Problem requirements = Search the data for the string "stupid" and gather each line it is in.
[Information shown]
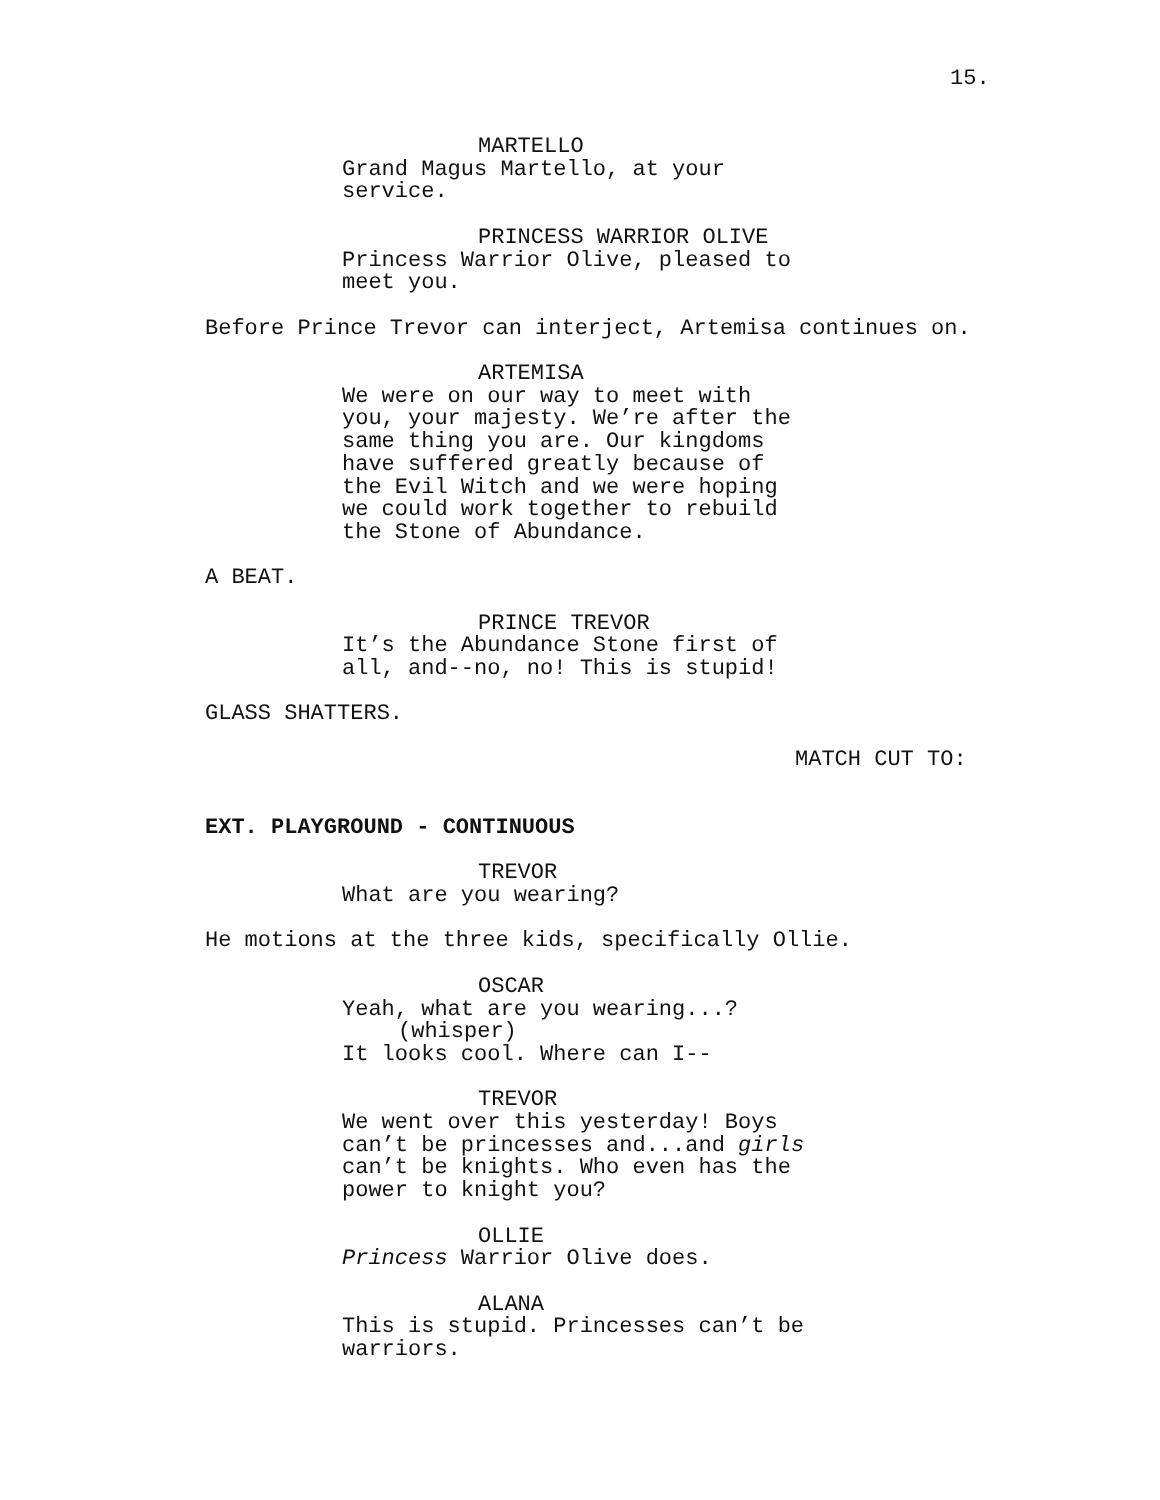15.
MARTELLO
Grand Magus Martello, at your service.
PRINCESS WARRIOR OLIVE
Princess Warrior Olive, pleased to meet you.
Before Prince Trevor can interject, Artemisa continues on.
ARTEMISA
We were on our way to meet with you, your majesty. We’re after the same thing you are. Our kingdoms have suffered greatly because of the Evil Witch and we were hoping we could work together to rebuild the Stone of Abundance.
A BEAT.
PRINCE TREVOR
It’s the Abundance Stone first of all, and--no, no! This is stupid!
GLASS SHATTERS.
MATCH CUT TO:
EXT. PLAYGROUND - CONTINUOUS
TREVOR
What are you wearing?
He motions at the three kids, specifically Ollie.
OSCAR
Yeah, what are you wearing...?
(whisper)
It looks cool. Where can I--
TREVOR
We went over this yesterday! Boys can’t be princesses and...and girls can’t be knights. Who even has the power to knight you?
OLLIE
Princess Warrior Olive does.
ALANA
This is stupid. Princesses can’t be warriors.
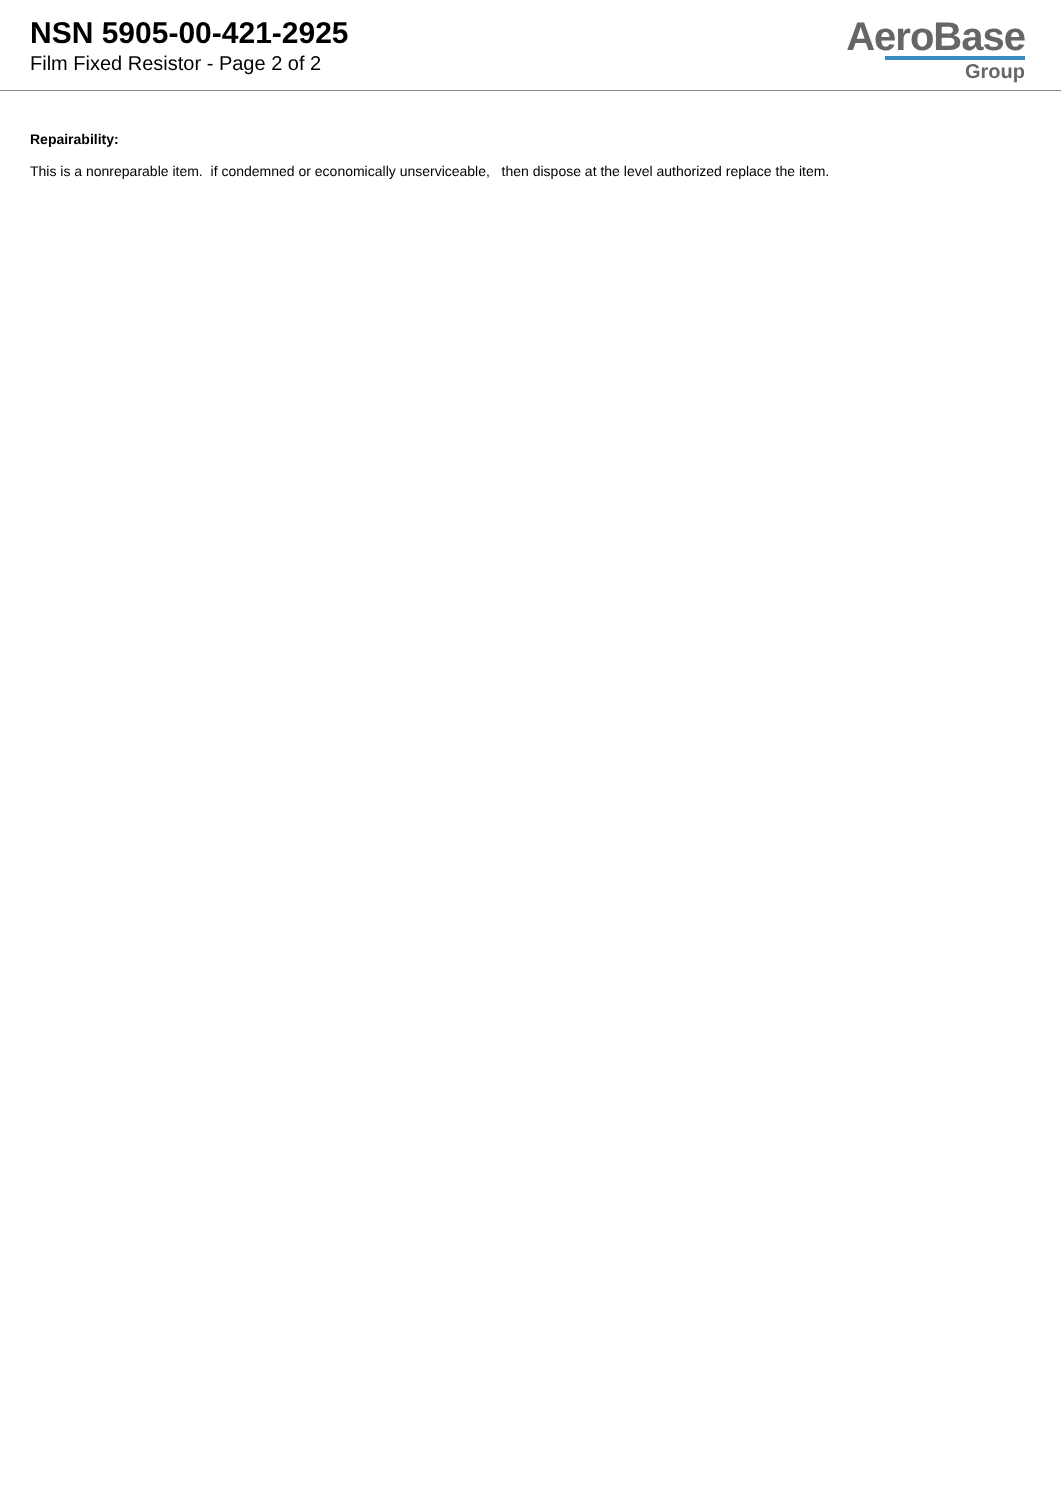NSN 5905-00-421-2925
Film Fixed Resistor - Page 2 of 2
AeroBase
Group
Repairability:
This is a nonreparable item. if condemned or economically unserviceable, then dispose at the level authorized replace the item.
[/Information shown]
Answer box =
It’s the Abundance Stone first of all, and--no, no! This is stupid!
This is stupid. Princesses can’t be warriors.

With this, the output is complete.